Vorliegender Text:
Dein Buch heißt „Dysfunctional Woman“. Aber was ist eine Dysfunctional Woman überhaupt?
Die so genannten „Dysfunctional Women“ sind künstlich erzeugte, humanoide Frauen, die man bei AnaXXon bestellen und durch Modifikation seinen Bedürfnissen anpassen kann. Das hat natürlich seine Grenzen, die nicht zuletzt durch Gesetze in der Mega-City, dem Centrum, geregelt sind. Die allererste „DF“ hieß Alexxis und kam als eine smarte, fast androgyne Brünette mit Pferdeschwanz, und zwar in der „All-you-canneed-Edition“. Die DFs werden umgangssprachlich so genannt, weil sie alle ab einem bestimmten Tuning-Level Fehlfunktionen entwickeln, die von lustig bis gefährlich reichen können. So entwickeln sie aber gleichzeitig eine Art seltsame Individualität.
Du sprichst vom „Gebet der 12 Stränge“. Das klingt ziemlich geheimnisvoll, was hat es damit auf sich?
Das Gebet der 12 Stränge ist ein Schöpfungsgebet, vielmehr aber eine Programmierung, eine Gleichschaltung über Sprache auf den ureigenen Code hin. Persönliche Namen gibt es in meiner Dystopie ja nicht mehr. Vordergründig wird das Gebet aber im „Tempel der Schöpfung“, wo die letzten noch fruchtbaren Frauen der Erde leben und gebären, gesprochen.
Warum spielt die Geschichte in solch einer Dystopischen Welt? Was reizt Dich an einer Dystopie, warum hast Du Dich nicht für eine Utopie entschieden?
Das hat viele Gründe. In Ostdeutschland haben wir eine großartige Tradition, was Science-Fiction betrifft, und ich glaube, das ist gar nicht so vielen bewusst. Ich kam schon früh mit entsprechenden Büchern in Berührung und habe sie heimlich unter der Schulbank gelesen. Einer meiner Deutschlehrer (ich habe oft die Schule gewechselt) hat mich dann öfter aufgefordert, doch allen in der Klasse laut vorzulesen, was mich so fesselt, und das habe ich dann natürlich auch getan. Dann ist dieses Genre nach wie vor eine Männerdomäne, auch wenn die Frauen kräftig aufholen. Ich habe übrigens großartiges Feedback und Unterstützung von alteingesessenen männlichen Science-Fiction-Größen bekommen. Als ich dann dazu noch das erste Kompliment von einem eingefleischten Buchblogger aus eben dieser Community zum Worldbuilding bekam, war da ein riesiges Aufatmen.
https://www.facebook.com/julia.kulewatz/posts/pfbid0BhB5BXxMyVxpzKBXMxXWQzvEQPtUSwaG3Ev5utQvyQhSooCveEeJCjcE2HfnBnkgl
Siehst Du Parallelen zwischen Deiner dystopischen Darstellung und unserer realen, heutigen Welt?

Angaben:
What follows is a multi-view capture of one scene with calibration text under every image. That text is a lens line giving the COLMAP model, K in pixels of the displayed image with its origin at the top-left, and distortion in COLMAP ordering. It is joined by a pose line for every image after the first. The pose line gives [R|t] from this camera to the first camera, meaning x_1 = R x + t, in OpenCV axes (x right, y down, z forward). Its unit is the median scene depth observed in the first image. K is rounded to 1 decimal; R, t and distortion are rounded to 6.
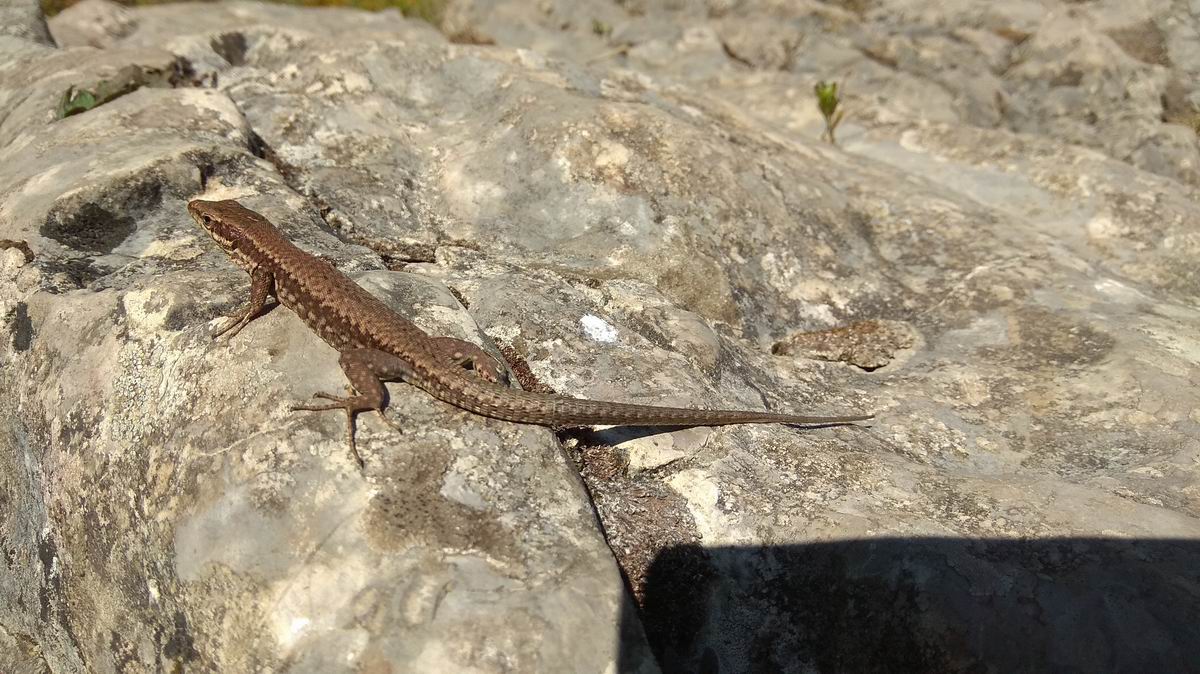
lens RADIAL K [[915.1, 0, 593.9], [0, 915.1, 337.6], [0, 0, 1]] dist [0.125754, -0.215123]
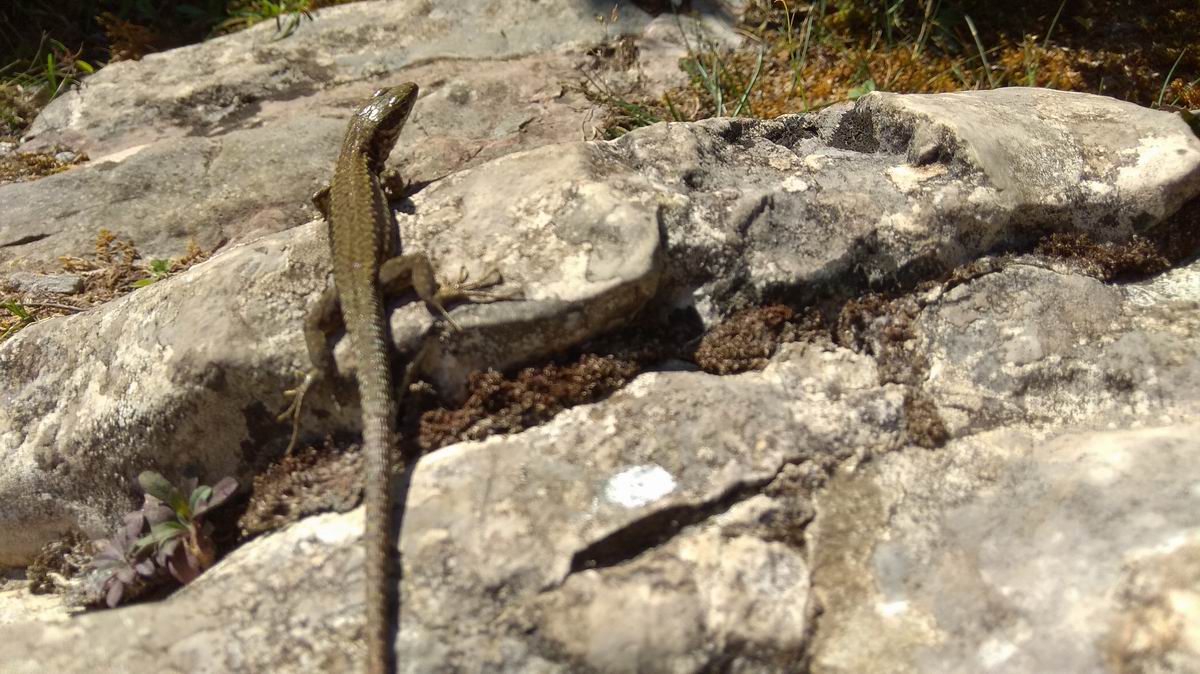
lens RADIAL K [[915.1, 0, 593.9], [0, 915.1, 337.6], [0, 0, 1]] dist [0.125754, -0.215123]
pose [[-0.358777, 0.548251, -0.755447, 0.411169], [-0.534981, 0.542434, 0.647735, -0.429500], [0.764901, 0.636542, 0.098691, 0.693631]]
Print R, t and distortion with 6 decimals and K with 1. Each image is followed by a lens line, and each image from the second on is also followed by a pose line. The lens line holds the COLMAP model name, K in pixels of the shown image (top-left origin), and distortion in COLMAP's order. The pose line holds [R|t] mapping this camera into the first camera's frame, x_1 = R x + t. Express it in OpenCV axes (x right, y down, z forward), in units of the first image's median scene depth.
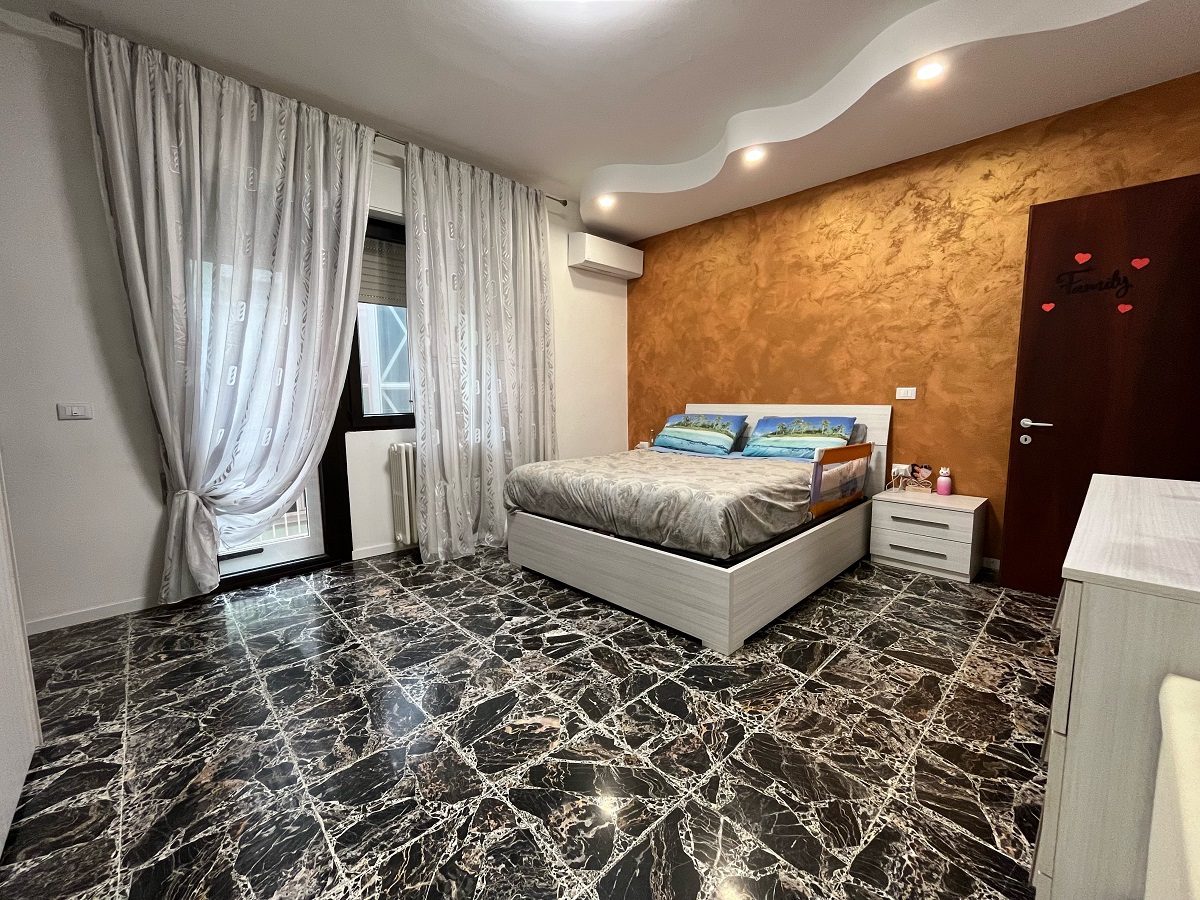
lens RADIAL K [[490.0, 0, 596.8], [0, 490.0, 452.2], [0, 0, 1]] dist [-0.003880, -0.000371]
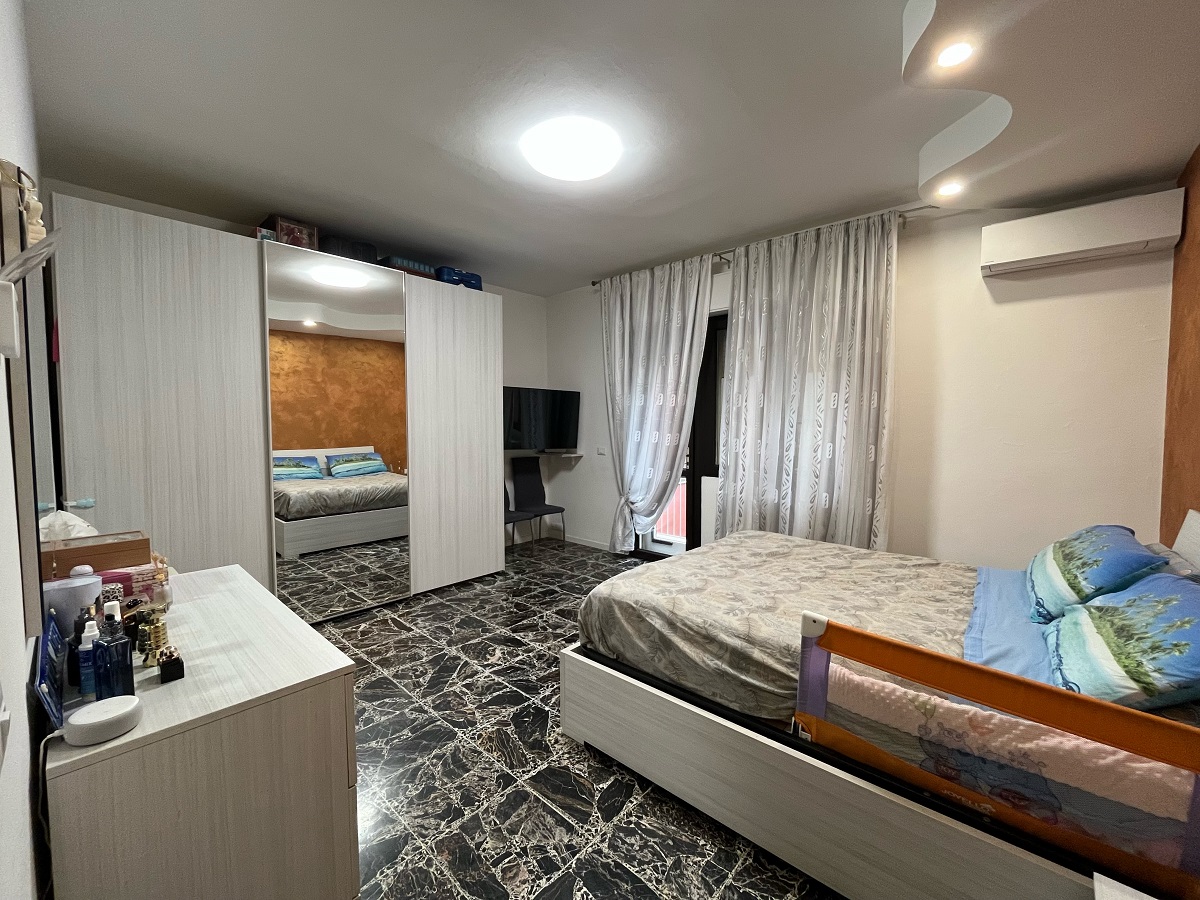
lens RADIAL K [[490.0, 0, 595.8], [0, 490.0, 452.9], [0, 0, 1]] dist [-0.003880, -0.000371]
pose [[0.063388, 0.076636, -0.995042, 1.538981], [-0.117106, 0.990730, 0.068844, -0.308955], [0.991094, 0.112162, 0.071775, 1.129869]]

---

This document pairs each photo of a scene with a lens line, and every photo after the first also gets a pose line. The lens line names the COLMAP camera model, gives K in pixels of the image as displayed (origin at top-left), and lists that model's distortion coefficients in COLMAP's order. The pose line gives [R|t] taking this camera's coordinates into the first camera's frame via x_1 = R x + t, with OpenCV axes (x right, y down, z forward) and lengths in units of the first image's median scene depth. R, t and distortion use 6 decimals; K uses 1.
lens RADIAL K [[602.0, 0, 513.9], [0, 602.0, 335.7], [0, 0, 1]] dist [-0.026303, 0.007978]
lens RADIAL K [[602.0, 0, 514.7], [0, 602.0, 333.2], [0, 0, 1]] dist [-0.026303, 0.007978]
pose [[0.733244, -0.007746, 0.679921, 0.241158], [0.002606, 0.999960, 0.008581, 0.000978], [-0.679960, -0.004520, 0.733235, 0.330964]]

==

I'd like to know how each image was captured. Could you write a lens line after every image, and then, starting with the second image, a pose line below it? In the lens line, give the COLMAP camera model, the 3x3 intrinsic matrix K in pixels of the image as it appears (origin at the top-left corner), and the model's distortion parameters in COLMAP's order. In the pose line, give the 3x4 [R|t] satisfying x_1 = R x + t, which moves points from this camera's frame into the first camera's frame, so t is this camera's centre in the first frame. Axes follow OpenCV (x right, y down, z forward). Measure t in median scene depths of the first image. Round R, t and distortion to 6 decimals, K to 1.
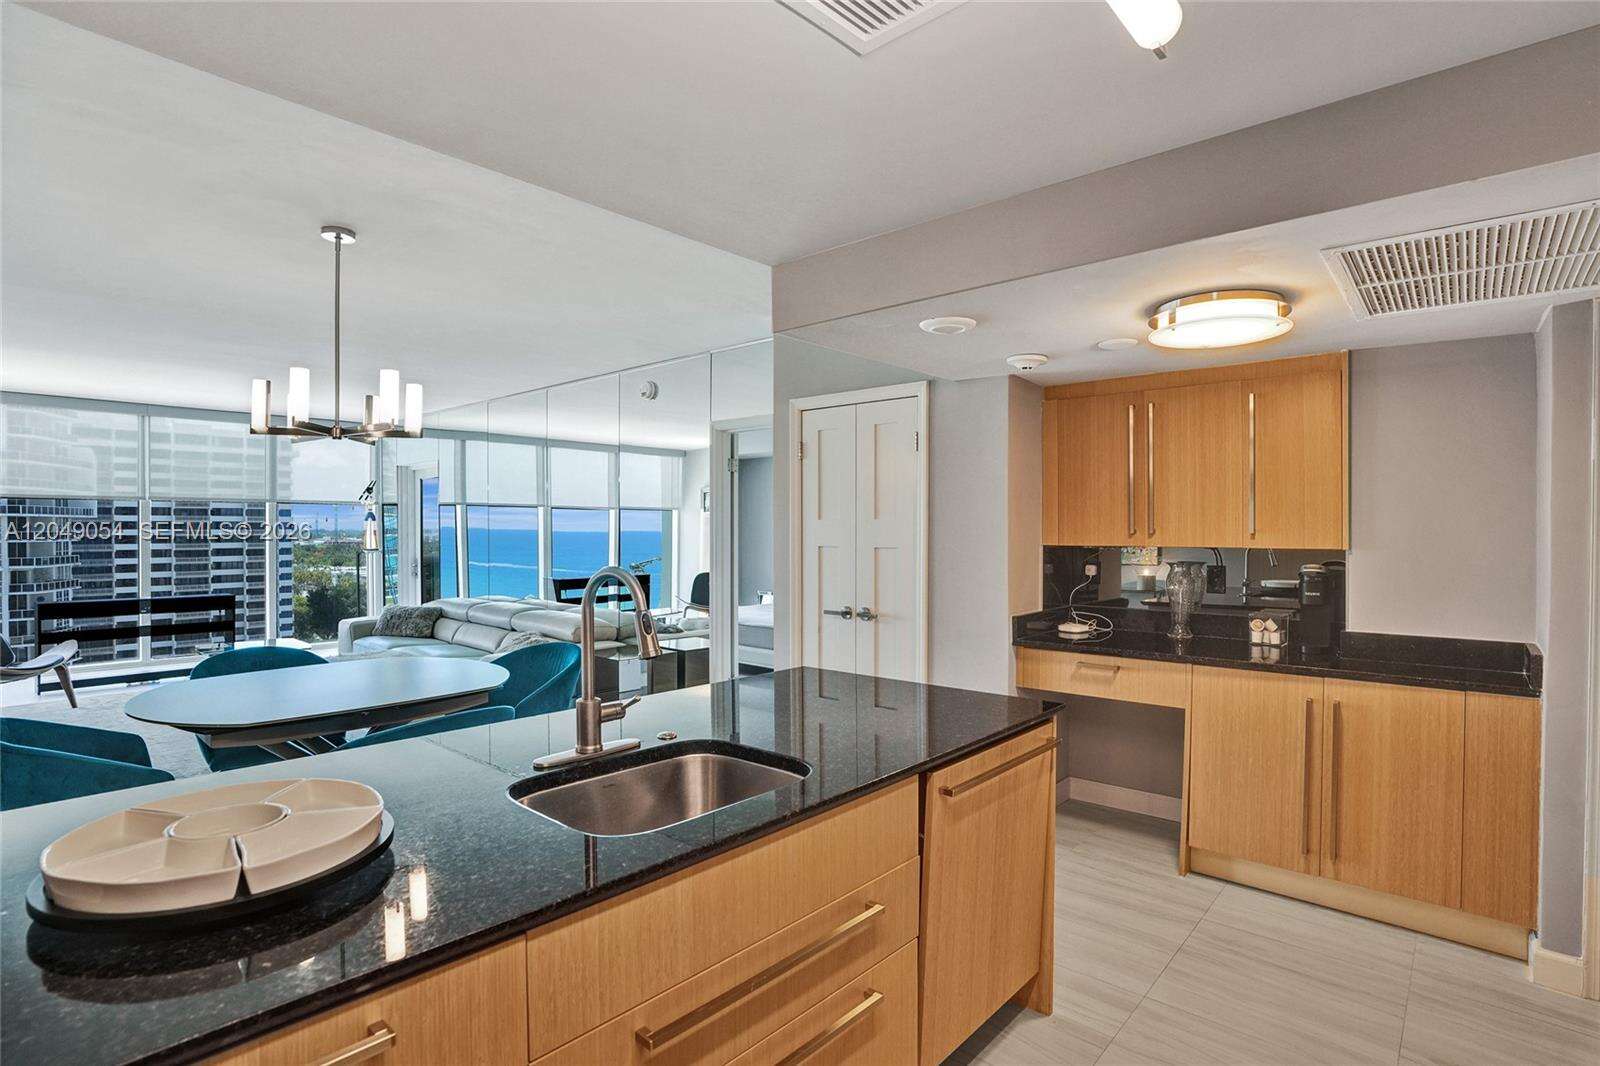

Arbeitsauftrag: Setze das Interview zum Buch „Dysfunctional Woman“ dort fort, wo es aufhört. Die Zeilen werden hierfür nicht gebraucht.

Antwortteil:
Ich versuche gar nicht so sehr, das zu verorten. Einige Leser haben aber schon jetzt gesagt, dass das ganze Szenario erschreckend real ist und dass ich einfach weitergedacht habe. Vieles, was in Büchern geschrieben wurde und was wir vielleicht für unmöglich gehalten haben, ist heute Realität, im positiven wie im negativen Sinne. Ich werde mich von meiner eigenen Welt überraschen lassen, gleichzeitig gebe ich sie frei und schenke sie allen Lesern. Letztendlich wird die Zeit entscheiden.
In welches Genre würdest Du Deinen Roman einordnen? Ist es ein Märchen, Science-Fiction, Fantasy …?
Wir haben bei Kul-Ja! Publishing den liebevollen Begriff „Genre-Bastard“ eingepflegt. Wir lieben es, Schubladen zu sprengen. Wir sind die Idealisten. Von daher ist das auch vor meinem literaturwissenschaftlichen Hintergrund gar nicht so einfach. Ich habe mich privat auch einige Zeit lang gefragt, wo ich „The Hunger Games“ von Suzanne Collins einordnen würde. „Dysfunctional Woman“ hat definitiv einige sehr witzige Märchenanleihen (die versteht man in dieser fiktiven Zukunft nämlich nicht mehr, weil sie nur noch im Fragment, wenn überhaupt, erhalten sind).
Kannst Du einen Ausblick auf die restlichen Bände der Trilogie geben?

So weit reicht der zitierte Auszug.